With her words, the spell broke, her enchantment falling limp like the snip of a taut string. Sergey imagined a panther devouring a puppy until his erection flagged. “Give me a break. He’s older than Gregor, here.”

“I’m certain he will only be more evil with age,” she said with a bitterness a hell of a lot like his mother’s.

She was a ghost and a siren, and in her opinion, his father was an evil son of a bitch. This was so not the day Sergey had signed up for when he’d rolled out of bed. Either he was turning as batty as his mother, or the Liskos were pulling one over on him.

He closed his eyes. “This is a joke, right? Gregor had my wheatgrass laced with LSD, and I’m hallucinating, and the rest of you are laughing your asses off at me. ‘When Yuchenko loses it, he imagines hateful, hot ghosts in tiny wet nightgowns.’”
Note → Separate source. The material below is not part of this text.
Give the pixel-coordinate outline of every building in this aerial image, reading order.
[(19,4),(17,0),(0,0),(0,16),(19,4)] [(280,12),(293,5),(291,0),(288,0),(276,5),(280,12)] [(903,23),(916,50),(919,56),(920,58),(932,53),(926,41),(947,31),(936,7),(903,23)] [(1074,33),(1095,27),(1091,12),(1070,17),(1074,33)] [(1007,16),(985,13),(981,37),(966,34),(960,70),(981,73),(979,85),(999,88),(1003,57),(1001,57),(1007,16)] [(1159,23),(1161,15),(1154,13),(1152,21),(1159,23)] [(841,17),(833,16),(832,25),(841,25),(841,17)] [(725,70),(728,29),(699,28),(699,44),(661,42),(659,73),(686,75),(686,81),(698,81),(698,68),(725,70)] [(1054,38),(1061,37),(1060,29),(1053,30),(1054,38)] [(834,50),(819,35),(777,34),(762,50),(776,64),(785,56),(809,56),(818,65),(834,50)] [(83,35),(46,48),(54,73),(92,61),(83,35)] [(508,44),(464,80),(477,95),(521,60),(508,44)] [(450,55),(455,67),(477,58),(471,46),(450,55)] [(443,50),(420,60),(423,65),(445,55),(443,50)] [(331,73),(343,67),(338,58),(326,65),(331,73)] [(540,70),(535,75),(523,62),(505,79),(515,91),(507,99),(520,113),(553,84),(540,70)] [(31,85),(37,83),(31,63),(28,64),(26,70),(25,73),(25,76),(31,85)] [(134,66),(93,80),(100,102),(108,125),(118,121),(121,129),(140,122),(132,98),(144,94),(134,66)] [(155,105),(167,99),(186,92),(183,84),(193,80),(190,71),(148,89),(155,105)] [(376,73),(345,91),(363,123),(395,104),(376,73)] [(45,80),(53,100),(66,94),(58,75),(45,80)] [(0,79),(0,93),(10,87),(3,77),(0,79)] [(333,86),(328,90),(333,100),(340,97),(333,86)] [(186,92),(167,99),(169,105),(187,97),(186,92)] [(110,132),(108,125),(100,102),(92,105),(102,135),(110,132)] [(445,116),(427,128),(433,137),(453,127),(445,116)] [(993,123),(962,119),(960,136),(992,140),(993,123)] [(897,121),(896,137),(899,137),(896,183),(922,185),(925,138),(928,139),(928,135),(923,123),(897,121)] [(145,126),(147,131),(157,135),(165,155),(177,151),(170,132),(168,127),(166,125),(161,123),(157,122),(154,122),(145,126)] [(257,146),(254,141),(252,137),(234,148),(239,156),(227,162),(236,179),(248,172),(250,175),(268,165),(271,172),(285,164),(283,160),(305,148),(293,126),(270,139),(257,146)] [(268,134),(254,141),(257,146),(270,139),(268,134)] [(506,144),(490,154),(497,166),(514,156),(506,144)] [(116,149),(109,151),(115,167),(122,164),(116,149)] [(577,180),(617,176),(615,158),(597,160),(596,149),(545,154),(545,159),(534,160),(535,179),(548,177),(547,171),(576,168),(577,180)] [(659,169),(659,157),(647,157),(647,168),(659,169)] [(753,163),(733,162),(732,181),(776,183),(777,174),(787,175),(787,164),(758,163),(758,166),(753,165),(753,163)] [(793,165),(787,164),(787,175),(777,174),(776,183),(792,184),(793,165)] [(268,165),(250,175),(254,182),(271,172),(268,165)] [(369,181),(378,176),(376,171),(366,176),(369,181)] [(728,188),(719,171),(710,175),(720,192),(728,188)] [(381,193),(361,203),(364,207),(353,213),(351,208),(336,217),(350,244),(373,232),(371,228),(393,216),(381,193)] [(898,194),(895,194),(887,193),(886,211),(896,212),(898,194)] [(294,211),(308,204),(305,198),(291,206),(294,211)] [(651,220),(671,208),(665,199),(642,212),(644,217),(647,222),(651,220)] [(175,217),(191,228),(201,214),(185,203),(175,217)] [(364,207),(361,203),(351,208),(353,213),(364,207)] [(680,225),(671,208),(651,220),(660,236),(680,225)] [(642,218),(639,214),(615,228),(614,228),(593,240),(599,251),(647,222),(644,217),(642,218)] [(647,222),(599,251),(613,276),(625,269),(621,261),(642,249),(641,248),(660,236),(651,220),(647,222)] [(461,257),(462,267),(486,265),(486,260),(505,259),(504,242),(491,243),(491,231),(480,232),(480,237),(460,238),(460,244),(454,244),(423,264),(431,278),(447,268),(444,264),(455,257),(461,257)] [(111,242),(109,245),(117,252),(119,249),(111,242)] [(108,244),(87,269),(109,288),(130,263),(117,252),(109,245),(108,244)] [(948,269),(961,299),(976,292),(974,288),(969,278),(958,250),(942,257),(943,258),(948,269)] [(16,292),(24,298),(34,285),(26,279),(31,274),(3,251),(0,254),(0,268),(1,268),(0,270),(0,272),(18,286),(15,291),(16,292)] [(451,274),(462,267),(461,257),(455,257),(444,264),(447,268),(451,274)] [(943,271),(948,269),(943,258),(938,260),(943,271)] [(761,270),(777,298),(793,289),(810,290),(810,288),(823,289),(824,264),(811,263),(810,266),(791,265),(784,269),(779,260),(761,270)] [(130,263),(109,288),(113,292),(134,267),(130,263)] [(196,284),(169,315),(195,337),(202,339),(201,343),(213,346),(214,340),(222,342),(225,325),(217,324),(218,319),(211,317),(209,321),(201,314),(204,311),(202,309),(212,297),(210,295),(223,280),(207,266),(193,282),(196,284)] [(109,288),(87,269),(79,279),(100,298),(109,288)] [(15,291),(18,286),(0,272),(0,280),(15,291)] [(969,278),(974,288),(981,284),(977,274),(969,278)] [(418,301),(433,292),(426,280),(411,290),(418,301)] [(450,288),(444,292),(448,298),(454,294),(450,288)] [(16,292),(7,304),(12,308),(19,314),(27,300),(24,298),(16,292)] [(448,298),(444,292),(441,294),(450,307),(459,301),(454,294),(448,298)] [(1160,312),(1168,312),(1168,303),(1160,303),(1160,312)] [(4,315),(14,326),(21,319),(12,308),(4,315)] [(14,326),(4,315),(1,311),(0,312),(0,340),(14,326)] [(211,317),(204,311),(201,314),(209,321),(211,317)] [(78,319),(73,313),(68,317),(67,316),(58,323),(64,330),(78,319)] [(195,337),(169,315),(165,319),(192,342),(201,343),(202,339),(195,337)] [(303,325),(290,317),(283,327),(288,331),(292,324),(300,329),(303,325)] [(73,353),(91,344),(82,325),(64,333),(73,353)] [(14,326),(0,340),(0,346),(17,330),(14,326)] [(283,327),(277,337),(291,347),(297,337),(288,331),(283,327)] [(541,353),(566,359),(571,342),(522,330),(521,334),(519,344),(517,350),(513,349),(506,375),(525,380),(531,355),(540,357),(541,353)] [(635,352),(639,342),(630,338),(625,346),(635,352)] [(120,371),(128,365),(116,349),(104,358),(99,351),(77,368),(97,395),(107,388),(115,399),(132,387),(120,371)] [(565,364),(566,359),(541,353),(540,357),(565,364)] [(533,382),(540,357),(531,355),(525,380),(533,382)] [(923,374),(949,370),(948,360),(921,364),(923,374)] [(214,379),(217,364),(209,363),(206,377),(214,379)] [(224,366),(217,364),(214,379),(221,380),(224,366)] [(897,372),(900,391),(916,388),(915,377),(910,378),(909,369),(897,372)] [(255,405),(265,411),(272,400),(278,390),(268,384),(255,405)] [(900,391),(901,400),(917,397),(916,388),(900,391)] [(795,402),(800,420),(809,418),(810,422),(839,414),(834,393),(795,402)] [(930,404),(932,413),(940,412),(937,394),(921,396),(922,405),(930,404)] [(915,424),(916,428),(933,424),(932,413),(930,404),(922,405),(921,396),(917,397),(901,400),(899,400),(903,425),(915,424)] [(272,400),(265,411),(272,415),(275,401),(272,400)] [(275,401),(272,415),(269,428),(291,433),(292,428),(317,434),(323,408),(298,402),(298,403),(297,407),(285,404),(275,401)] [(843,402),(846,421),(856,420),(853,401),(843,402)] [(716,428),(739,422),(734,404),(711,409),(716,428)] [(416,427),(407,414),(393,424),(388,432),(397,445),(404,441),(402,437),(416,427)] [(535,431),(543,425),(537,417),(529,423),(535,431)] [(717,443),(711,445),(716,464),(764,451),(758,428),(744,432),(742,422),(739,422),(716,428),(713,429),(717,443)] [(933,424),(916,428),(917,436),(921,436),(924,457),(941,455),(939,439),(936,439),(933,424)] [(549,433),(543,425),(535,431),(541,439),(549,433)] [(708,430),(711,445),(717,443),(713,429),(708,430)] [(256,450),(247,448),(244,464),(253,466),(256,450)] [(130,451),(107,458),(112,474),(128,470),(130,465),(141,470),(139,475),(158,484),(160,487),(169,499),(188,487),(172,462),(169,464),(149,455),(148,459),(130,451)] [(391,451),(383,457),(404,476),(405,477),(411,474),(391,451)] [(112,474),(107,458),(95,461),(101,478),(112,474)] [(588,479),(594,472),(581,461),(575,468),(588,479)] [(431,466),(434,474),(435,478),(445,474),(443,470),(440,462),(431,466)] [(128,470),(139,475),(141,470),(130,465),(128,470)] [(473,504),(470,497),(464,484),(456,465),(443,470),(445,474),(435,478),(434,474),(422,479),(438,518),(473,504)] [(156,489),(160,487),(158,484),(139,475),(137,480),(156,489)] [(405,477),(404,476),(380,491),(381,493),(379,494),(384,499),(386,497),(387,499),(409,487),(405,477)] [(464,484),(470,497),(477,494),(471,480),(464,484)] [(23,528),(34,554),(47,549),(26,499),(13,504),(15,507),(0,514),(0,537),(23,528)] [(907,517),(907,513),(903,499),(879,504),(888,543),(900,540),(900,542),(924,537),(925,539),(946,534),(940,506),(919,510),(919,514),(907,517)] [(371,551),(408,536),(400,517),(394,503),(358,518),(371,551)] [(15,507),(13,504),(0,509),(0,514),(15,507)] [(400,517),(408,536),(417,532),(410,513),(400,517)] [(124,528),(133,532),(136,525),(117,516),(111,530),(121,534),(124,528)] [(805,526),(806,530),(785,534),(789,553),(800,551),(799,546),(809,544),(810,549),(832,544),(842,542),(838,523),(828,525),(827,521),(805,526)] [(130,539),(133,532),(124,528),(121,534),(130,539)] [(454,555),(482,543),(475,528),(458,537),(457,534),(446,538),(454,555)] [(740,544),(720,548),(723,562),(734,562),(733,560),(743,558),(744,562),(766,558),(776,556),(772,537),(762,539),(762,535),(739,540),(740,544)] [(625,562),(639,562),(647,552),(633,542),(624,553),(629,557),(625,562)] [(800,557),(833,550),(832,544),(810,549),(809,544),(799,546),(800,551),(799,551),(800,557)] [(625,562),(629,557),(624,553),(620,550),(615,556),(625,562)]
“How sweet. The puppy thinks I’m hot.” Anya’s voice dropped to a whisper. “That’s a compliment, right?”

Sonya chuckled. “Yes.”

He groaned. “I don’t want a position in your organization, now or ever. I’m a cop, and I’m sticking to the straight and narrow. So you can cut out this hazing crap.”

Dmitri snickered and turned to Sonya. “I told you he’d take it all pretty well. Yuchenko’s a trooper. He’s made of solid, Ukrainian stuff. Meat and potatoes with his wheatgrass. No fainting at the sight of a ghost. No hysterics when she turned that siren shit on. We can count on him.”